(Stored entries)
----

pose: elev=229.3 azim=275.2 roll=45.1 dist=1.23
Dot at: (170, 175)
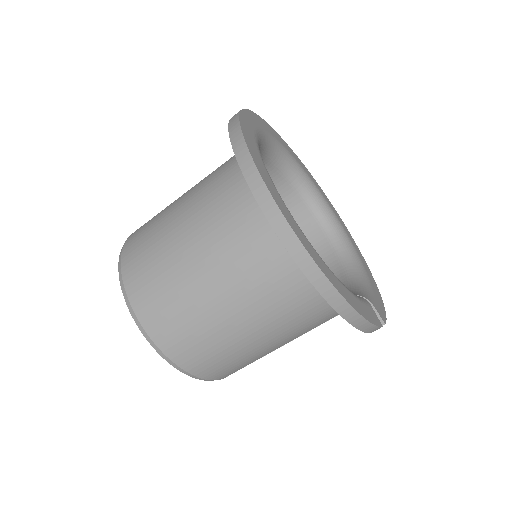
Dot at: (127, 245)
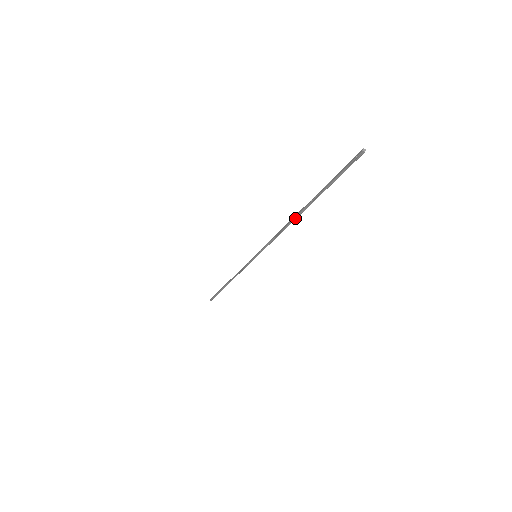
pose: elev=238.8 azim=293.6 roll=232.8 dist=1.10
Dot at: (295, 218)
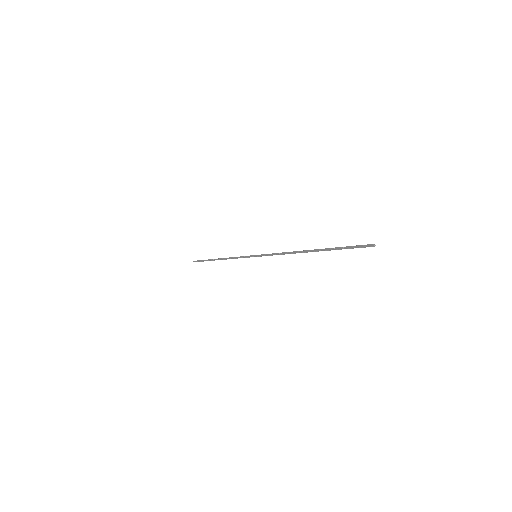
Dot at: (303, 252)
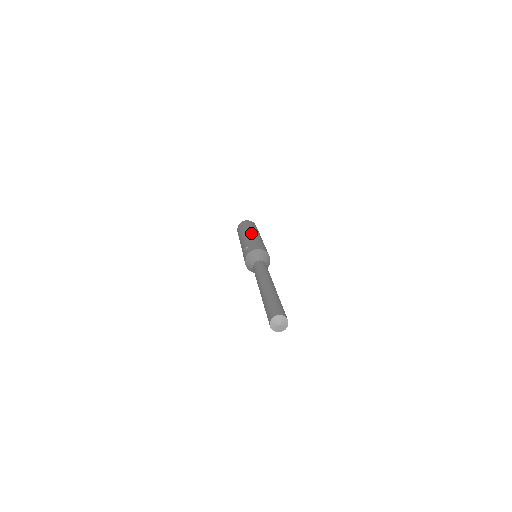
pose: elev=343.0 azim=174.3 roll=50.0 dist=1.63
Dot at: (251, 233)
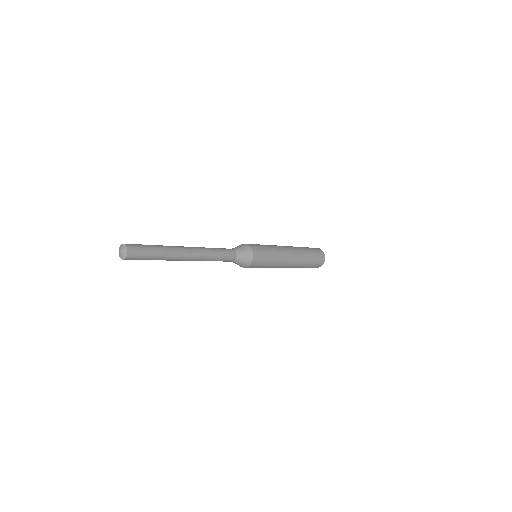
Dot at: occluded
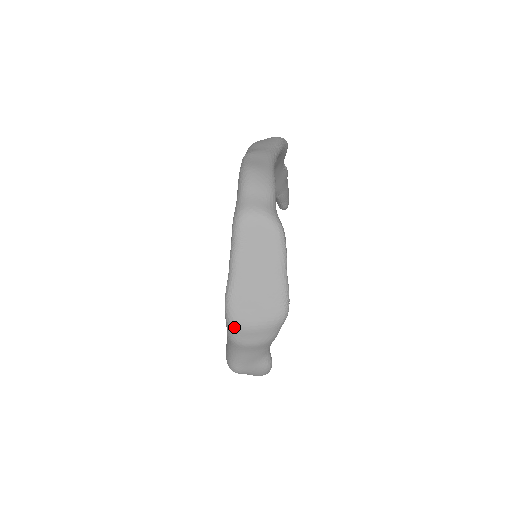
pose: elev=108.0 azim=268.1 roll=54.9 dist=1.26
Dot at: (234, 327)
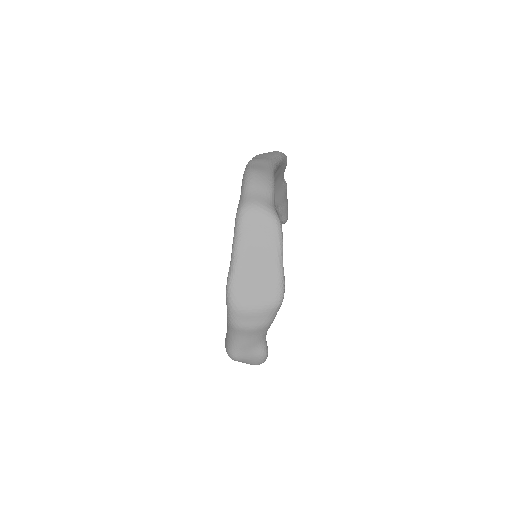
Dot at: (234, 310)
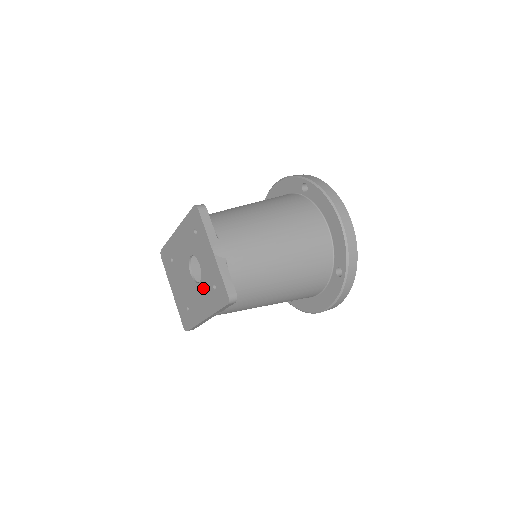
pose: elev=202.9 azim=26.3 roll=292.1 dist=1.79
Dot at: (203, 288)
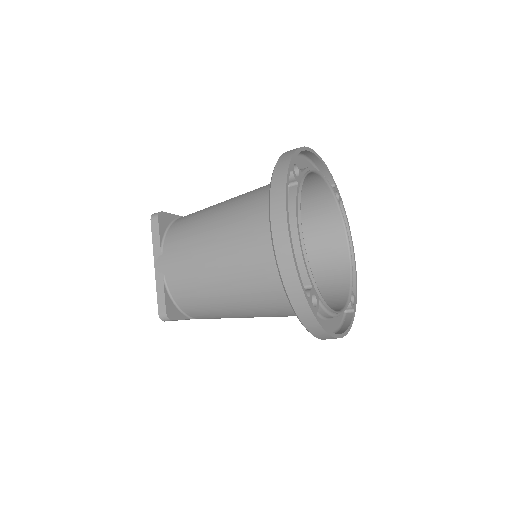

----

# [Description of the task]
Please return every line of the material above word for word, leaving out the pictures.

# [Reply to the exercise]
pose: elev=229.3 azim=275.2 roll=45.1 dist=1.23
Dot at: (170, 175)
Dot at: (127, 245)
pose: elev=238.8 azim=293.6 roll=232.8 dist=1.10
Dot at: (295, 218)
Dot at: (303, 252)
pose: elev=343.0 azim=174.3 roll=50.0 dist=1.63
Dot at: (251, 233)
Dot at: occluded
pose: elev=108.0 azim=268.1 roll=54.9 dist=1.26
Dot at: (234, 327)
Dot at: (234, 310)
pose: elev=202.9 azim=26.3 roll=292.1 dist=1.79
Dot at: (203, 288)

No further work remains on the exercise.